Here is a bit of eye candy for the warneri, purpurata, floppy form, lip lovers among us. Six flowers on one inf with NS of 18 cm. Fragrant too!


----------



## Happypaphy7 (Sep 8, 2021)

Wow~ I love purpurata anything and this one is no exception!
Is it a big plant? The flower count is great!! I bought a seedling of this cross a couple of years ago. Now big enough to bloom I think. The currently emerging growth will hopefully give me flowers in the next spring/summer.
is warneri a late summer/fall bloomer??


----------



## monocotman (Sep 8, 2021)

Just fantastic! Lovely thing!
these have so much hybrid vigour. Six flowers in a species is very uncommon.
David


----------



## tomp (Sep 10, 2021)

Happypaphy7 said:


> Wow~ I love purpurata anything and this one is no exception!
> Is it a big plant? The flower count is great!! I bought a seedling of this cross a couple of years ago. Now big enough to bloom I think. The currently emerging growth will hopefully give me flowers in the next spring/summer.
> is warneri a late summer/fall bloomer??





Happypaphy7 said:


> Wow~ I love purpurata anything and this one is no exception!
> Is it a big plant? The flower count is great!! I bought a seedling of this cross a couple of years ago. Now big enough to bloom I think. The currently emerging growth will hopefully give me flowers in the next spring/summer.
> is warneri a late summer/fall bloomer??

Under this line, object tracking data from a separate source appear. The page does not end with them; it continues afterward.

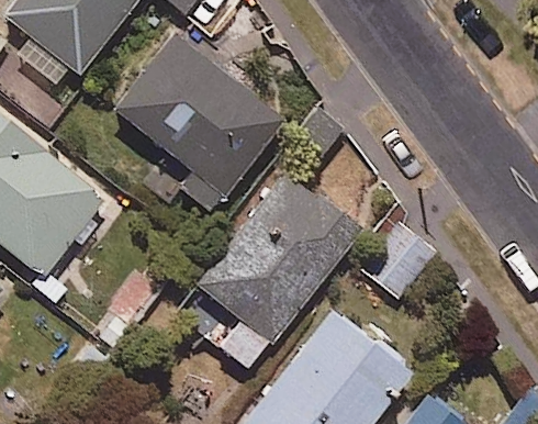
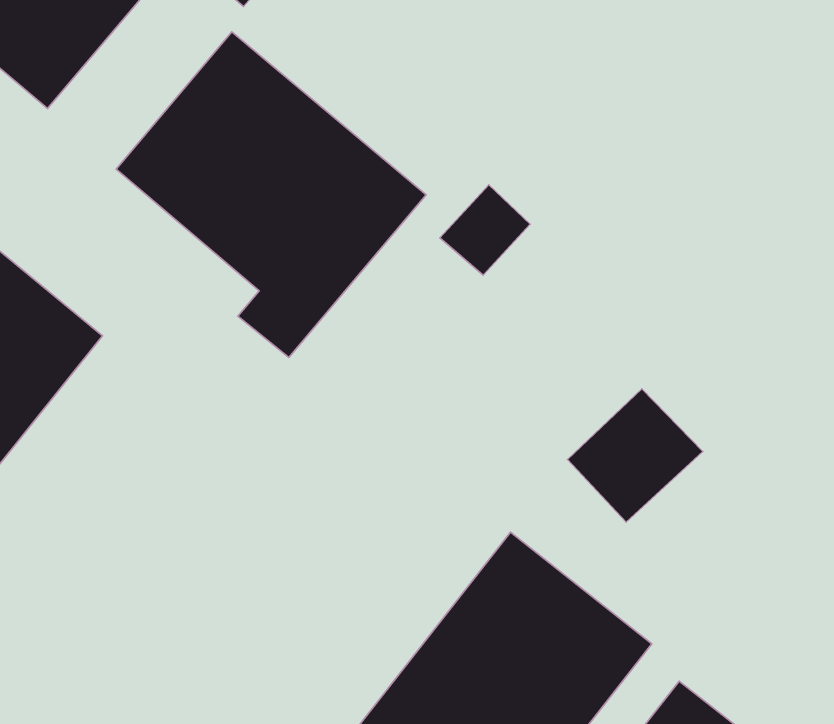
building: [197,172,360,371] -> none

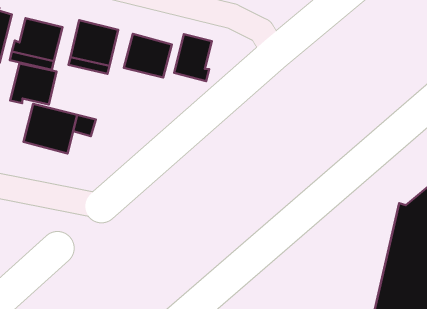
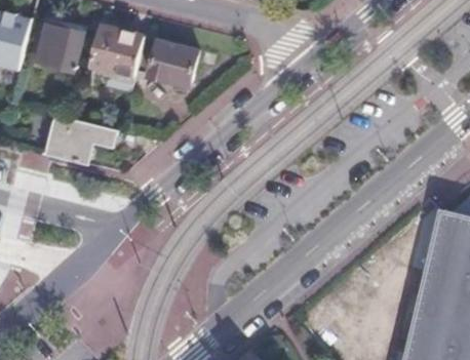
building: [174,34,212,81] -> none
building: [10,63,57,105] -> none

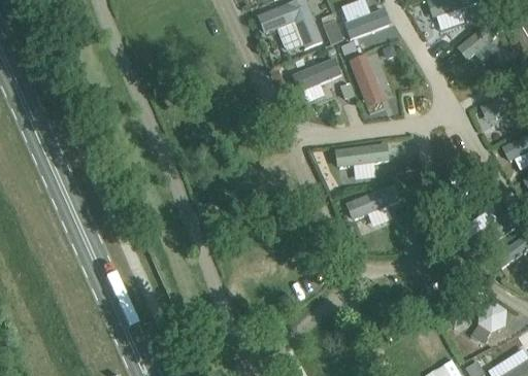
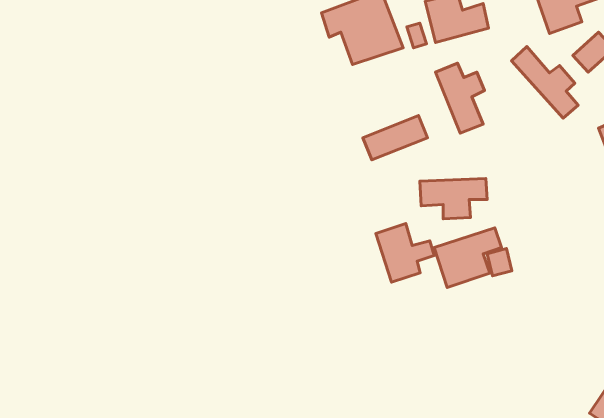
building: none -> [511,46,578,118]
building: [291,57,342,92] -> [363,116,428,160]
building: none -> [376,223,434,282]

sorry for slow reply. The plant is typical purpurata size with respect to height however the leaves seem broader, more like warneri shape. Also warneri tends to be late summer early fall bloomer for me. Glad to know there are a few of us big Catt fans still out there.


----------



## Ozpaph (Sep 12, 2021)

like a super purpurata


----------



## JustinR (Sep 12, 2021)

Really semi alba, well done!


----------



## Brabantia (Sep 13, 2021)

Primary hybrid I like ! Beautiful !!


----------